As a proof of concept, I have created an OCSP response and a CA:TRUE
certificate which share the same MD5 signature:
OCSP response: https://www.agwa.name/misc/ocsp_collisions/md5/poc-response.ocsp
OCSP response text: https://www.agwa.name/misc/ocsp_collisions/md5/poc-response.txt
Rogue certificate: https://www.agwa.name/misc/ocsp_collisions/md5/poc-rogue.crt
Rogue certificate text: https://www.agwa.name/misc/ocsp_collisions/md5/poc-rogue.txt
Root cert: https://www.agwa.name/misc/ocsp_collisions/md5/poc-root.crt
Although this uses MD5 and my own root CA, it demonstrates that the
OCSP format is amenable to chosen-prefix attacks, particularly with the
attacker-controlled nonce and the very predictable prefix. We should
therefore be concerned about the risk of OCSP responders which use
SHA-1 and support nonces.
I have thought of a few ways to address the risk:
1. Forbid the use of SHA-1 to sign OCSP responses, effective as soon
as possible (consider that signing certificates with SHA-1 has been
forbidden since January 1, 2016).
2. Forbid OCSP nonces. OCSP nonces are optional in practice and it's
always risky to sign arbitrary attacker-controlled data. Or, limit
nonces to 32 bytes, which is long enough for an anti-replay nonce
but probably too short to exploit a chosen-prefix attack.
3. Require the use of a technically-constrained OCSP responder
certificate when doing online signing of OCSP responses. This seems
like a good security practice anyways, and most CAs are already doing
this. However, OCSP responses could still be forged.
What do others think?
P.S. This underscores a point which I have made several times on this
list in the last month: with a chosen-prefix attack, the forged
certificate need not look anything like the data which the CA signs.
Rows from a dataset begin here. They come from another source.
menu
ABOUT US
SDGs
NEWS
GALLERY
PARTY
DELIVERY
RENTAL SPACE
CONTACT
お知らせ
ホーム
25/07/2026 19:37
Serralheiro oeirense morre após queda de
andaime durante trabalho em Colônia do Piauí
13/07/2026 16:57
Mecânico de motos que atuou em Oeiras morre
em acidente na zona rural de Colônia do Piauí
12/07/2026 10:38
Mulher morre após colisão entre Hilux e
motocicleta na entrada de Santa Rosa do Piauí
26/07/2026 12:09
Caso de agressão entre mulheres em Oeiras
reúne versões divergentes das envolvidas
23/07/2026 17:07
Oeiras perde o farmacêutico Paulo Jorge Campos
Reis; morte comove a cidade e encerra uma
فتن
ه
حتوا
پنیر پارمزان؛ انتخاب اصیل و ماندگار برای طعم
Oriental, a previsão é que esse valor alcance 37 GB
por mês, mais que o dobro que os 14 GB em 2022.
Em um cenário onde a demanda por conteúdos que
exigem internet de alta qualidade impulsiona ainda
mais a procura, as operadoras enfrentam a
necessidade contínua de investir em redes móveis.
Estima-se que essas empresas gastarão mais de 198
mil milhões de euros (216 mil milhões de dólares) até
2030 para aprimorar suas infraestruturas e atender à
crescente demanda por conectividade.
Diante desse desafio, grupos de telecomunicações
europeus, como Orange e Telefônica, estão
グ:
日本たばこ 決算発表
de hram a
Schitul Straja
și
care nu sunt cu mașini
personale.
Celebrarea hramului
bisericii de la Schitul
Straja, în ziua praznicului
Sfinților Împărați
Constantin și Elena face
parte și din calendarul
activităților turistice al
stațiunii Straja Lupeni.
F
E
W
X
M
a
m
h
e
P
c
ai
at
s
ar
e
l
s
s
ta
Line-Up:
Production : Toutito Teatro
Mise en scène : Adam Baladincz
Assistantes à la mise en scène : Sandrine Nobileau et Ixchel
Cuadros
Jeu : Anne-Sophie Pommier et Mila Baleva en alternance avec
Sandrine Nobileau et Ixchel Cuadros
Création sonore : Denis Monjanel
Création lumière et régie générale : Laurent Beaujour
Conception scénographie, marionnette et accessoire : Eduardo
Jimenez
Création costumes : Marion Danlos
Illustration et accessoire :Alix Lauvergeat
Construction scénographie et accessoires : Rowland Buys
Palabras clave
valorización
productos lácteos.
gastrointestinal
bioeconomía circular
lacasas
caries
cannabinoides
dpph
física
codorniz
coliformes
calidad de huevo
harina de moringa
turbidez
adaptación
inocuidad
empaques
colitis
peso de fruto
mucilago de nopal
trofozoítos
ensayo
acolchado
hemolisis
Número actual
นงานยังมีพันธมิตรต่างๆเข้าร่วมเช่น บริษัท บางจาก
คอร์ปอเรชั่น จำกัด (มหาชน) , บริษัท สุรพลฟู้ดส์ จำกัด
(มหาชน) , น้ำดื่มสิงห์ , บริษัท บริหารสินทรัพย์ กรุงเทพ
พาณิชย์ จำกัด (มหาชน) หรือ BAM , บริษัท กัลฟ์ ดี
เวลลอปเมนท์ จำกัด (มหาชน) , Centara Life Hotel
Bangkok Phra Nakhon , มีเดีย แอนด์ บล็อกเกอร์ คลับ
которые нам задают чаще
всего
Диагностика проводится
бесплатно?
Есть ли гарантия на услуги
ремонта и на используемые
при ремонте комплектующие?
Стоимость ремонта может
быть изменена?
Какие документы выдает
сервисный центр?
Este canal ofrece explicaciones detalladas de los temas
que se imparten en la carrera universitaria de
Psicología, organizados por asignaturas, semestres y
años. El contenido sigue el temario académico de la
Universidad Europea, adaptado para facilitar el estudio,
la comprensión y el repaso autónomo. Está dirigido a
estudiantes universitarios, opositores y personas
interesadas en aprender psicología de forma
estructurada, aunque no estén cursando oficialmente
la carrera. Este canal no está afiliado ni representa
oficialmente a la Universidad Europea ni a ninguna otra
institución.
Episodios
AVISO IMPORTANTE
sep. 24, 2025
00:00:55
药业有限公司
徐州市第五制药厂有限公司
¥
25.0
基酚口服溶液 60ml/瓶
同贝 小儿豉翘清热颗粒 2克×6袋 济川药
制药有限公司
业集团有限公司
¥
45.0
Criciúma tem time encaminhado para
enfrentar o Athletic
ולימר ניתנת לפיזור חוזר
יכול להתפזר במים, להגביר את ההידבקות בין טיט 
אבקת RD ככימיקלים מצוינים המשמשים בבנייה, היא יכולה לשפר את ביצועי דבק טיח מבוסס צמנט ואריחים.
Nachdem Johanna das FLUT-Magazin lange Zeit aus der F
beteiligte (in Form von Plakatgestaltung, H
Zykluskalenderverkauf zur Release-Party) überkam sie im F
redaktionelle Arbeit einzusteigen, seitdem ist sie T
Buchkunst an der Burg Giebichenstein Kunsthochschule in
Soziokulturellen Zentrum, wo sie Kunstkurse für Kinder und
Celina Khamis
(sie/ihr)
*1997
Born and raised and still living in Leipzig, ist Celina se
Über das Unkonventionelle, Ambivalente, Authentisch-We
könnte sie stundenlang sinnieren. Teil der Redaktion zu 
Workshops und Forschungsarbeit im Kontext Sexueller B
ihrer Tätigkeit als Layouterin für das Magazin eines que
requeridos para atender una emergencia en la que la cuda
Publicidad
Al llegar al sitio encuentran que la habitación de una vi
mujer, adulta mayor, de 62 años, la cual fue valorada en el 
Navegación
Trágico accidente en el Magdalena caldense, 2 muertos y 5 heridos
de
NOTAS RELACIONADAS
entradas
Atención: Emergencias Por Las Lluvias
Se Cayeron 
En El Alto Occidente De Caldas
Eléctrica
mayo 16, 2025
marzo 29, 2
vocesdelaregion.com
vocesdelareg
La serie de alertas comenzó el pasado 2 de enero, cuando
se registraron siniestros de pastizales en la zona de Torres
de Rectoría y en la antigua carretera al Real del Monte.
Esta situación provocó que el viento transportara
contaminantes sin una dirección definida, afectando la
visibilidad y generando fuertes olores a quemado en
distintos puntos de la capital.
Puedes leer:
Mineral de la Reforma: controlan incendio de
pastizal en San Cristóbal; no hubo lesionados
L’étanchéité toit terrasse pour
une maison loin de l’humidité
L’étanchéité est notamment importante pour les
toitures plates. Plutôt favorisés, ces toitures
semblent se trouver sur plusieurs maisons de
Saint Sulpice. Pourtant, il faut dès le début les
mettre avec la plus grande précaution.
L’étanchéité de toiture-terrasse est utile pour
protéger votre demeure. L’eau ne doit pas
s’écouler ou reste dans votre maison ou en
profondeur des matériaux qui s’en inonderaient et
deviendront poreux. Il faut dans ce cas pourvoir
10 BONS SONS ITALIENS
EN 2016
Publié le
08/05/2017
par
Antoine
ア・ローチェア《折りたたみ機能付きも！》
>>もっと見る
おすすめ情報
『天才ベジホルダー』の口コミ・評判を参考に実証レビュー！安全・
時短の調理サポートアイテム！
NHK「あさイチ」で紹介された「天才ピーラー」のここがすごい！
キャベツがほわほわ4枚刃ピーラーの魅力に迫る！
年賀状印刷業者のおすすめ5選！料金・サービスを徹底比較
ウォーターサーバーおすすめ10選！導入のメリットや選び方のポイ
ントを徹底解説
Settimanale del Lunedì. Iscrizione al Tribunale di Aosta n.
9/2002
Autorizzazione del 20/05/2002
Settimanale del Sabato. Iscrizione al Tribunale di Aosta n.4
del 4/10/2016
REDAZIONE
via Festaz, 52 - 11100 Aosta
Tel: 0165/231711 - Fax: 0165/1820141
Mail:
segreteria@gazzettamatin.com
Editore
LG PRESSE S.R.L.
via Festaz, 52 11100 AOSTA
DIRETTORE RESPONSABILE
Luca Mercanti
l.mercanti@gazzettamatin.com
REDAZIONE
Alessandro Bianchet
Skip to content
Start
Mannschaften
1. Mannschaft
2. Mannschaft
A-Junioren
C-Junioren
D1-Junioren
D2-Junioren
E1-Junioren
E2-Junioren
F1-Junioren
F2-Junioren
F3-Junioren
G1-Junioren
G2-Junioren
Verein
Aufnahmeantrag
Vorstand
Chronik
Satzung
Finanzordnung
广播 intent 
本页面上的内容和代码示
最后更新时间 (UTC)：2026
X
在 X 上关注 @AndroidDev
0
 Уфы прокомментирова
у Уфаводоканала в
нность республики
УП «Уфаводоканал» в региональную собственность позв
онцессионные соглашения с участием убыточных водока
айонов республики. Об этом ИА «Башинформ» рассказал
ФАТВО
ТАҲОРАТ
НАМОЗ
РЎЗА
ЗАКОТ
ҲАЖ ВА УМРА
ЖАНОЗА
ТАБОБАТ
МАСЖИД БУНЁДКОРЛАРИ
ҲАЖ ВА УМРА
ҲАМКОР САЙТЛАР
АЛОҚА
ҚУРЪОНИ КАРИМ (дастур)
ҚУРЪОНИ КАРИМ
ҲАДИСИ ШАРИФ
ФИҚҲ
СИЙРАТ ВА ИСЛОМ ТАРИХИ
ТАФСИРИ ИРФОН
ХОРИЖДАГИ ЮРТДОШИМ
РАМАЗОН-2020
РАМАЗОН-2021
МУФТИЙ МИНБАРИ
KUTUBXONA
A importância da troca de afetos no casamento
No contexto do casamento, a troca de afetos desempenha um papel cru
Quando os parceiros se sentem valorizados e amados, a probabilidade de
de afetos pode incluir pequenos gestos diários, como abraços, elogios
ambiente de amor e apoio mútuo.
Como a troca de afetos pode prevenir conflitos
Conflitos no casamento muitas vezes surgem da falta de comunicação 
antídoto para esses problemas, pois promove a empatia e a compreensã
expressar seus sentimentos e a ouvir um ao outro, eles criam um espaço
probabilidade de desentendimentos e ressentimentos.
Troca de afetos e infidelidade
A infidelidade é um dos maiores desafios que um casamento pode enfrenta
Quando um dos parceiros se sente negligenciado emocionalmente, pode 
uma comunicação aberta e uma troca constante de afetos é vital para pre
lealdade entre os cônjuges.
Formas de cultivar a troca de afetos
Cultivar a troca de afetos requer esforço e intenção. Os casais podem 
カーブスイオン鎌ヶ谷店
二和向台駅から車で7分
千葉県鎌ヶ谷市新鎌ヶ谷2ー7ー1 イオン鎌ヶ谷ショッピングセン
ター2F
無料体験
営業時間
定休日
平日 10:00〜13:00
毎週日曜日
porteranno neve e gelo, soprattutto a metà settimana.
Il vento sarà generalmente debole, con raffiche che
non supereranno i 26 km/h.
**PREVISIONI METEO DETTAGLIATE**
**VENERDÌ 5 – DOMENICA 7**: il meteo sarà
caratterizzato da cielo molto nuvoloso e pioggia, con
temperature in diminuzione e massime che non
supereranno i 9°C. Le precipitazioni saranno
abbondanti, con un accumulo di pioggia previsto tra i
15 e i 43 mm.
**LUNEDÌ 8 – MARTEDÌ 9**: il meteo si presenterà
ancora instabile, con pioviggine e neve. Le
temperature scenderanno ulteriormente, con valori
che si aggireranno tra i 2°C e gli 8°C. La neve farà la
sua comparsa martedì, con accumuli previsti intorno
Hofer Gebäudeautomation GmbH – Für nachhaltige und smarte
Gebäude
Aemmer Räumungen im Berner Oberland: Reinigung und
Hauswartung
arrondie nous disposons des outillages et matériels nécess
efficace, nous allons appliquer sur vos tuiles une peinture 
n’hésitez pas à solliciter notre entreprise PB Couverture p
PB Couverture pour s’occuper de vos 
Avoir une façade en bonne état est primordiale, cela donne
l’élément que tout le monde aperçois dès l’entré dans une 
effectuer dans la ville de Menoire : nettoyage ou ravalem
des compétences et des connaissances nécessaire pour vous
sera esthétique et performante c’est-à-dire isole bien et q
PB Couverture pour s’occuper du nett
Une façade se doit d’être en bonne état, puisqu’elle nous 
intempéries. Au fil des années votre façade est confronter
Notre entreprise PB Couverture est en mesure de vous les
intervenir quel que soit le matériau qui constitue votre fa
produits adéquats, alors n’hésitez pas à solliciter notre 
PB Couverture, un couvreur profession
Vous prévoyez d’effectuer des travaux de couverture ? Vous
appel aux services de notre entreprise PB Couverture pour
As
I've demonstrated here, a CA can sign an OCSP response that can be
turned into a certificate. This is why various proposals like revoking
certificates, embedding a poison extension, or blacklisting based on
the notBefore date do absolutely nothing to address the risk of SHA-1:
a forged certificate--the certificate that clients need to
reject--won't have any of the markings (serial number, poison
extension, notBefore date) that the CA placed in the "legitimate" SHA-1
certificate. It's also why it's so important that *anything* signed by
a CA that is trusted for server auth be in-scope for the BRs and
Mozilla Policy, as Ryan, Rob, and I have said.